About NewMachine
NewMachine was founded in 2018 by Viktor Harlan, a data-center engineer who spent fifteen years designing HPC infrastructure for the world's most demanding scientific computing and AI research organizations. Viktor noticed a pattern: every ML team was solving the same low-level problems — GPU interconnect topology, NCCL optimization, distributed checkpoint storage, thermal management — yet each was doing it in isolation, often badly. He believed there was room for a dedicated infrastructure company that could do this work once, do it right, and offer it as a service.
The first NewMachine facility opened in a converted industrial warehouse in Secaucus, New Jersey, purpose-built for GPU-dense workloads. It featured liquid cooling for 8-GPU nodes, a full-bisection InfiniBand fabric, and a distributed storage layer optimized for checkpoint I/O. The first tenants — two AI research labs — signed before construction was finished.
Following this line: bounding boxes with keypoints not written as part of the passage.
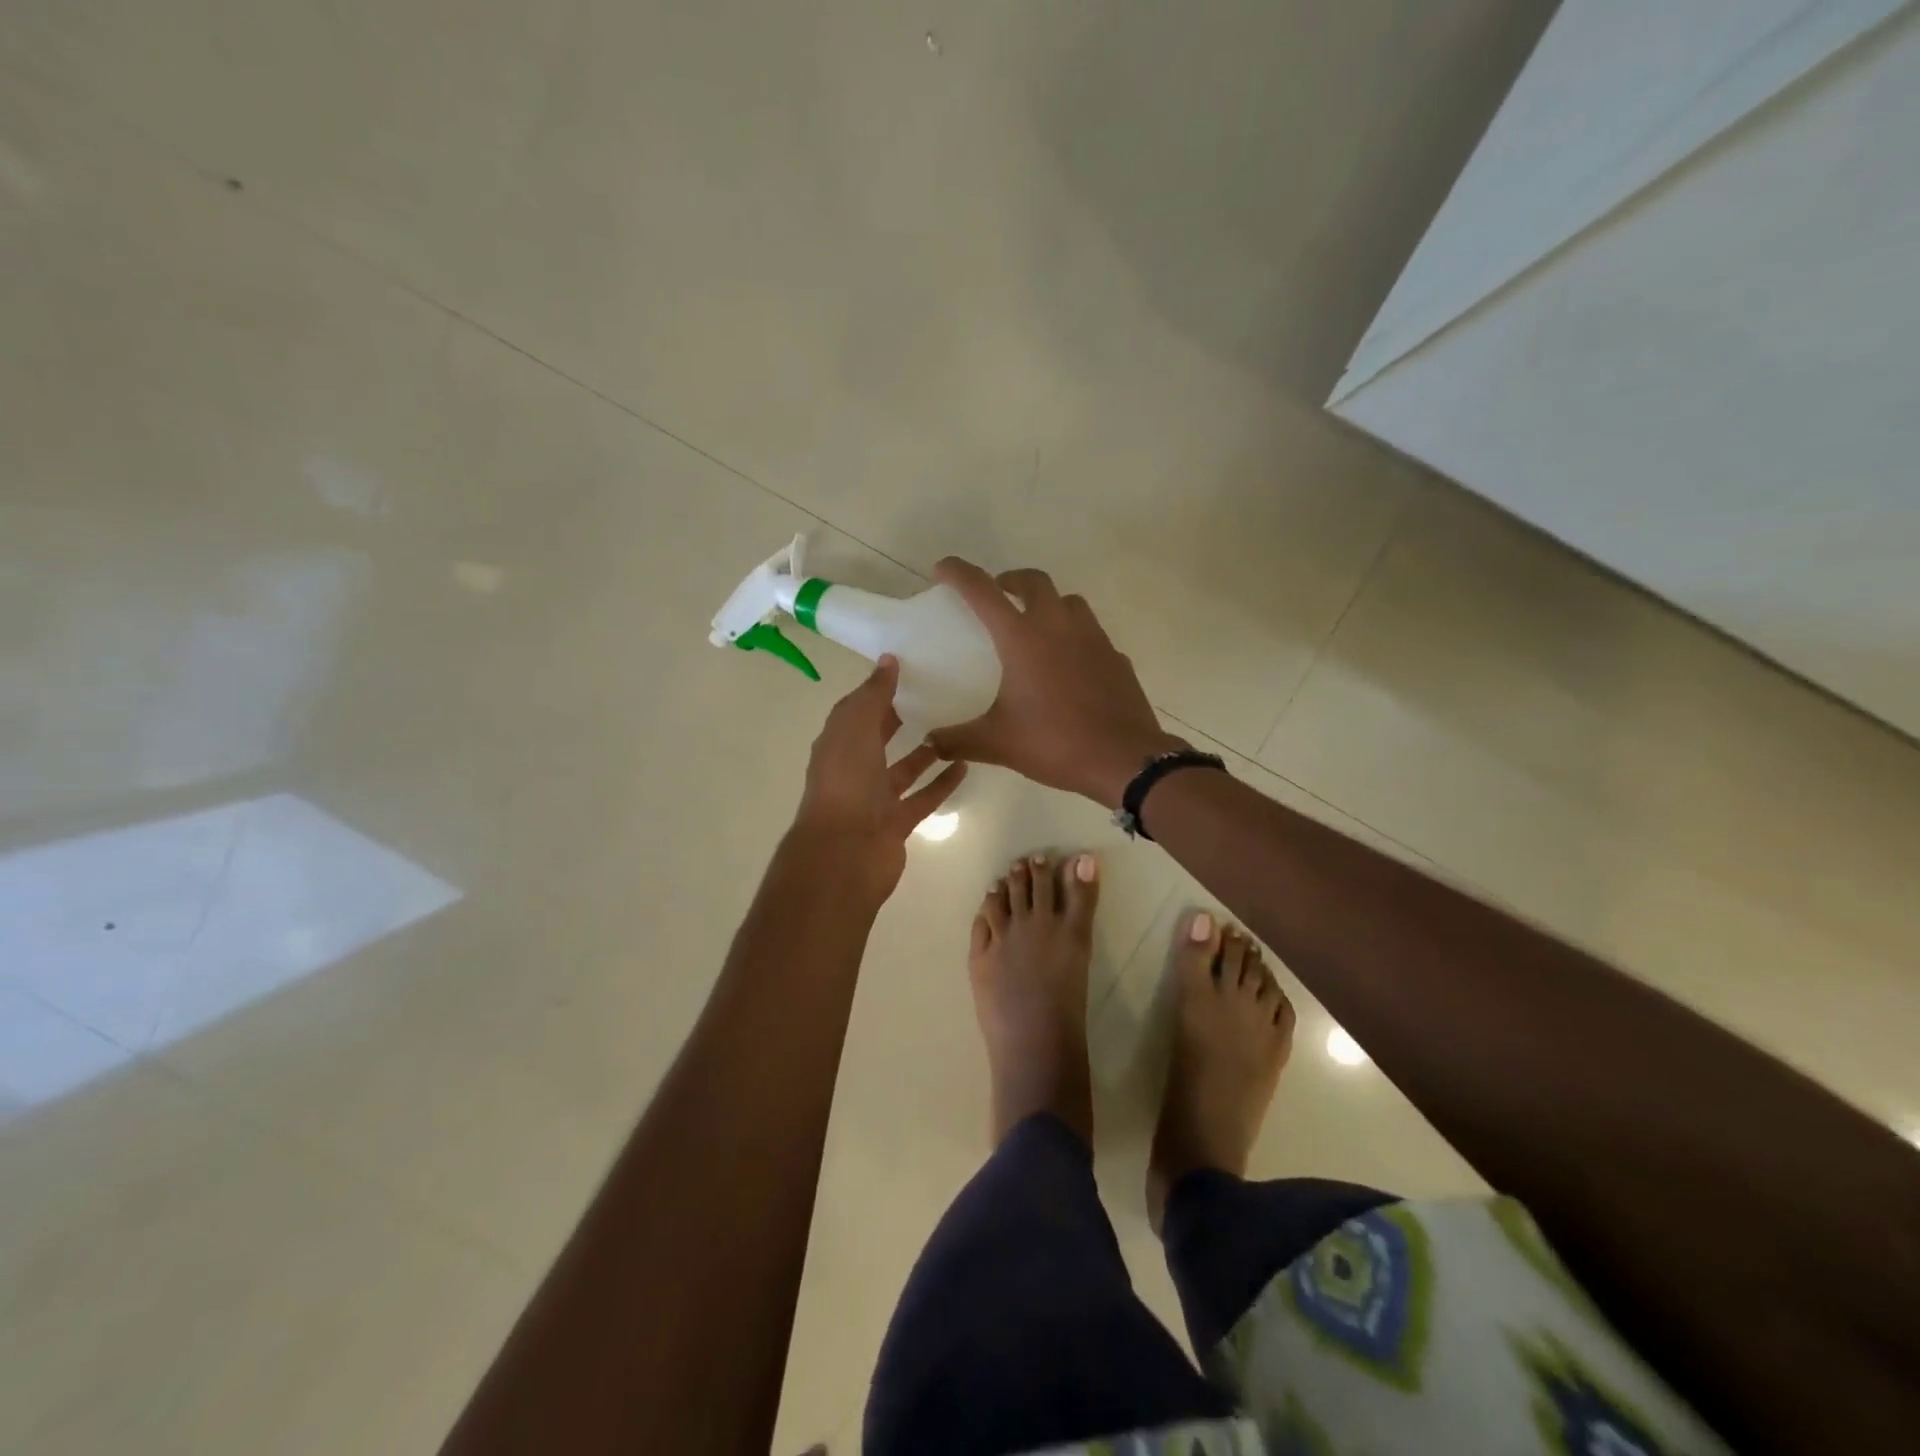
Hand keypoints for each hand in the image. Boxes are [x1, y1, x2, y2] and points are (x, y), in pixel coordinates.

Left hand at [795, 656, 967, 897]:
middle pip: (878, 739)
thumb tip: (888, 660)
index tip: (906, 671)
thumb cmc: (846, 783)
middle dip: (898, 719)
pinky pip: (923, 797)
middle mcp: (853, 770)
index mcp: (837, 744)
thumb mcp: (856, 729)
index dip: (876, 691)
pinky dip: (941, 783)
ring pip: (903, 770)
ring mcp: (875, 799)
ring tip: (954, 728)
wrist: (846, 853)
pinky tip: (965, 765)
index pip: (856, 711)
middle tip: (933, 695)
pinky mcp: (896, 822)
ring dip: (925, 752)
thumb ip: (873, 695)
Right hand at [925, 559, 1184, 807]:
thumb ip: (958, 740)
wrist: (1124, 759)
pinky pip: (1092, 634)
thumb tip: (931, 742)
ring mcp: (1093, 639)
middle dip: (1011, 581)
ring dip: (1048, 603)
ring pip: (1069, 602)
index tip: (943, 569)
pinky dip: (1074, 637)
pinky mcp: (1116, 658)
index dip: (959, 574)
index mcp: (1023, 638)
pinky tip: (1069, 665)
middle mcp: (1059, 626)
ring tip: (1035, 626)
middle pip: (1034, 581)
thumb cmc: (1055, 743)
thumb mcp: (997, 744)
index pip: (983, 591)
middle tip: (998, 595)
Seven years later, NewMachine operates six facilities across New Jersey, Chicago, London, Frankfurt, Tokyo, and Singapore. We serve over 90 organizations ranging from two-person ML startups to global technology companies training foundation models. Our managed GPU cloud lets clients provision bare-metal H100 and B200 clusters, high-speed storage, and private network circuits through an API, with the same reliability guarantees they expect from their own hardware — and none of the operational burden.
Our Mission
To provide the strongest possible foundation for AI and ML workloads by building infrastructure that is fast, resilient, and invisible.
Our Values
Durability
We design every system for a ten-year lifespan and test it against failure scenarios most teams never consider. Redundant power, redundant cooling, redundant network paths — because in GPU infrastructure, "good enough" is a liability.
Precision
FLOPS matter and bandwidth adds up. We measure everything — interconnect latency, GPU memory bandwidth, storage throughput, cooling efficiency — because at the infrastructure layer, small imprecisions cascade into training time and cost overruns.
Operational Excellence
Infrastructure is only as good as the team that operates it. Our NOC runs around the clock with engineers who understand ML training workflows, not just server hardware. GPU failures are detected in seconds, communicated in minutes, and resolved with the urgency that multi-day training runs demand.